Security and Privacy Risks of Telecommuting Not Effectively Being Addressed


Brock N Meeks, CDT
(202) 637-9800 ex. 114
(703) 989-3547 (cell)

WASHINGTON, D.C. -Telecommuting and the virtual office put sensitive corporate data, including the personal information of customers, at risk of compromise, according to a report released today by the Center for Democracy & Technology and Ernst & Young.

The report, "The State of Telecommuting: Privacy and Security," based on a survey of 73 organizations recommends that companies with a telecommuting workforce need to pay more attention to the unique privacy and security risks posed by remote access. The report offers practical advice to companies on securing data accessed by employees working from home or other remote locations.

"Most of the security and privacy risks associated with telecommuting are already known," said CDT Vice President Ari Schwartz. "In a lot of cases those risks can be addressed if companies would simply put more emphasis on the procedures and policies they already have in place."

According to a recent report more than 46 million people are expected to work at home at least one day a week by the end of 2011. That increase of telecommuting workers heightens the need for robust security and privacy policies. Respondents acknowledged the inherent risks of telecommuting, but admitted these risks aren’t made a high priority.

Serious gaps remain between the establishment of security requirements and consistent monitoring and enforcement. Consider these findings:

Computers used by telecommuting employees often do not contain security features that specifically address the unique threats that come from remote computing, such as inappropriate access by non-employees, use of technology for unauthorized purposes, etc.


  • Portable devices, such as laptops and personal digital assistants (PDAs), commonly involved in data breaches, are widely used by telecommuters. However, few organizations have adopted thin client terminals-lightweight devices with Internet connectivity-which have little data storage capability.
  • Telecommuting employees using their own personal computers or PDAs for work purposes thwart the advantages of employer supplied encryption tools.
  • Allowing telecommuters to use wireless Internet connections is a common practice, but the use of wireless security measures is not widely required. The implications of this finding are compounded by the fact that telecommuters are increasingly accessing their neighbors’ unsecured wireless connections when working from home.
  • Policies on downloading software and using peer-to-peer file-sharing applications are common but the enforcement approach varies.

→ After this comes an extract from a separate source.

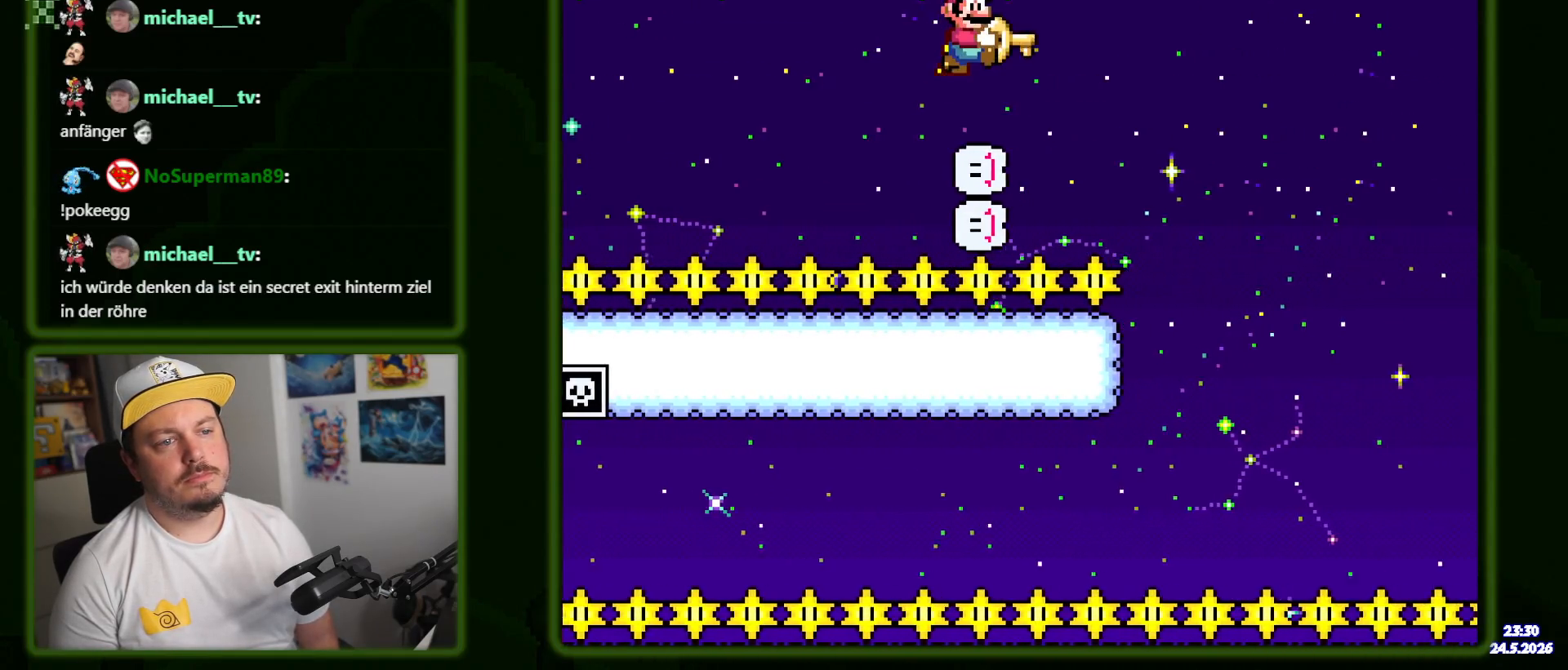
{"buttons": ["Y"], "events": []}
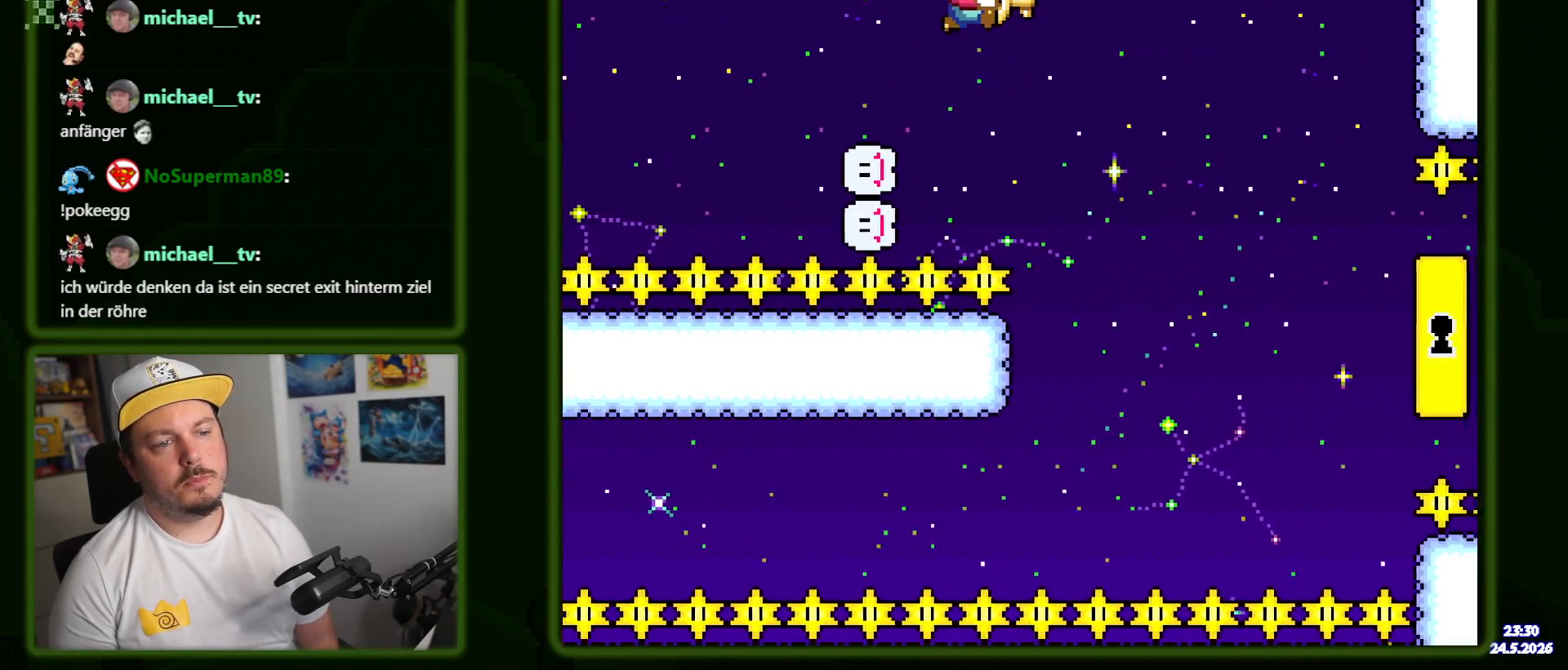
{"buttons": [], "events": [[367, "Y", "up"]]}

While half of the organizations use technical controls to block peer-to-peer file sharing applications, and a third of organizations block telecommuters from using instant messaging applications, others lack technical controls, relying instead on software use policies.


Other topics covered by the survey and included in the report are: background checks of telecommuters, policies regarding temporary employees and contractors who telecommute, protecting paper records, use of privacy-enhancing technologies, use of file and email encryption tools, deployment of biometric technology, limitations on the use of email, and monitoring of telecommuters by employers.

About the survey

A diverse group of 73 corporate and government organizations representing 10 industries in the US, Canada and Europe participated in the study. About half the survey respondents hold a Fortune designation, including 20% of the Fortune 100 companies, and range in size from over 100,000 to under 100 employees. The average number of employees from all organizations in the sample was approximately 50,000. Participating organizations submitted one completed survey, but answers could come from more than one individual. The Web-based survey was conducted between December 2007 and January 2008.

About the Center for Democracy & Technology

The Center for Democracy & Technology is a non-profit public interest organization working to keep the Internet open, innovative, and free. With expertise in law, technology, and policy, CDT seeks practical solutions to enhance free expression and privacy in communications technologies. CDT is dedicated to building consensus among all parties interested in the future of the Internet and other new communications media.